#### Text shown
........

SIMMC-VR: A Task-oriented Multimodal Dialog Dataset with Situated and Immersive VR Streams

Te-Lin Wu, Satwik Kottur, Andrea Madotto, Mahmoud Azab, Pedro Rodriguez, Babak Damavandi, Nanyun Peng, Seungwhan Moon

Main: Dialogue and Interactive Systems Main-poster Paper

Poster Session 3: Dialogue and Interactive Systems (Poster)
Conference Room: Frontenac Ballroom and Queen's Quay
Conference Time: July 11, 09:00-10:30 (EDT) (America/Toronto)
Global Time: July 11, Poster Session 3 (13:00-14:30 UTC)
Keywords: multi-modal dialogue systems
TLDR: Building an AI assistant that can seamlessly converse and instruct humans, in a user-centric situated scenario, requires several essential abilities: (1) spatial and temporal understanding of the situated and real-time user scenes, (2) capability of grounding the actively perceived visuals of users ...
You can open the #paper-P3530 channel in a separate window.
Abstract: Building an AI assistant that can seamlessly converse and instruct humans, in a user-centric situated scenario, requires several essential abilities: (1) spatial and temporal understanding of the situated and real-time user scenes, (2) capability of grounding the actively perceived visuals of users to conversation contexts, and (3) conversational reasoning over past utterances to perform just-in-time assistance. However, we currently lack a large-scale benchmark that captures user--assistant interactions with all of the aforementioned features. To this end, we propose SIMMC-VR, an extension of the SIMMC-2.0 dataset, to a video-grounded task-oriented dialog dataset that captures real-world AI-assisted user scenarios in VR. We propose a novel data collection paradigm that involves (1) generating object-centric multimodal dialog flows with egocentric visual streams and visually-grounded templates, and (2) manually paraphrasing the simulated dialogs for naturalness and diversity while preserving multimodal dependencies. To measure meaningful progress in the field, we propose four tasks to address the new challenges in SIMMC-VR, which require complex spatial-temporal dialog reasoning in active egocentric scenes. We benchmark the proposed tasks with strong multimodal models, and highlight the key capabilities that current models lack for future research directions.

........

#### What you should do
Set down the passage of the paper listing above, starting with "Poster Session 3: Dialogue" and going on through "3 (13:00-14:30 UTC)", with every word and mark unchanged.

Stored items
........

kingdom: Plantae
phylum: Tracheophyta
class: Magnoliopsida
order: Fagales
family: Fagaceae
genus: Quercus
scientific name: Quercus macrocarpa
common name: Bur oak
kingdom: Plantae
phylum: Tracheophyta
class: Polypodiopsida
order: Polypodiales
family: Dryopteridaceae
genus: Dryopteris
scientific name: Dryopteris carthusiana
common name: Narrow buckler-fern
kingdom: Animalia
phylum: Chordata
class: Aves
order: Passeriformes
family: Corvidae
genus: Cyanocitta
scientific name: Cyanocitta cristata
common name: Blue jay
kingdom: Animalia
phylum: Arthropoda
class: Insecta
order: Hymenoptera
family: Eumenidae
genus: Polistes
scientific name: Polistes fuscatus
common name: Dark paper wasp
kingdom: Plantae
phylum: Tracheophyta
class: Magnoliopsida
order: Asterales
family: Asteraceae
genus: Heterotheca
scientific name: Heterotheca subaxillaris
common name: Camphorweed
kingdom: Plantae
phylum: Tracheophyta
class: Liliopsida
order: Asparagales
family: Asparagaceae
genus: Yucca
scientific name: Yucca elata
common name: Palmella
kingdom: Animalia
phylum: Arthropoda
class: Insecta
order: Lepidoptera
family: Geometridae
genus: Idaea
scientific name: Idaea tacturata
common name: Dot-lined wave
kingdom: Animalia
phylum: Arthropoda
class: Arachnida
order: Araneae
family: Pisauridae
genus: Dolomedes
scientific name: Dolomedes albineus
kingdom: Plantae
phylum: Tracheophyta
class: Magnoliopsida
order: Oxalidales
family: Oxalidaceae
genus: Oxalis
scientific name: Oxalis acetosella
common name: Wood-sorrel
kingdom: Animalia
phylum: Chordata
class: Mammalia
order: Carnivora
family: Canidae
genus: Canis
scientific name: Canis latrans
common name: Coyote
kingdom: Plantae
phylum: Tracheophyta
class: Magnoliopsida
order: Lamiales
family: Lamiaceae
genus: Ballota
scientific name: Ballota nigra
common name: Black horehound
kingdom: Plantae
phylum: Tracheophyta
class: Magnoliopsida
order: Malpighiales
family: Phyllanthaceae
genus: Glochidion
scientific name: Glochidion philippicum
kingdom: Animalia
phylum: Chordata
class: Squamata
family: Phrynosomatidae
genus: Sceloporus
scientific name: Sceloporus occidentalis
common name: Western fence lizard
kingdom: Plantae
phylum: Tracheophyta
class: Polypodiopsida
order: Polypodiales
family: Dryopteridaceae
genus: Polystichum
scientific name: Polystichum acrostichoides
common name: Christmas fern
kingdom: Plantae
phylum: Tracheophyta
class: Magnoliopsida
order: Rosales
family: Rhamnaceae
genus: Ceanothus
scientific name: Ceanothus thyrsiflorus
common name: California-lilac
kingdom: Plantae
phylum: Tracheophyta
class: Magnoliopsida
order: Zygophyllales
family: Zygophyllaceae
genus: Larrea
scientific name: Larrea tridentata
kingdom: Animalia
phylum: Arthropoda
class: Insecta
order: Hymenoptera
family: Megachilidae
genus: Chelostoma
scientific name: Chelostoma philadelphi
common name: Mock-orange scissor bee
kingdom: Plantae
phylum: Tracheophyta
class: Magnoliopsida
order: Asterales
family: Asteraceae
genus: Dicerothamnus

........

#### Answer below
Poster Session 3: Dialogue and Interactive Systems (Poster)
Conference Room: Frontenac Ballroom and Queen's Quay
Conference Time: July 11, 09:00-10:30 (EDT) (America/Toronto)
Global Time: July 11, Poster Session 3 (13:00-14:30 UTC)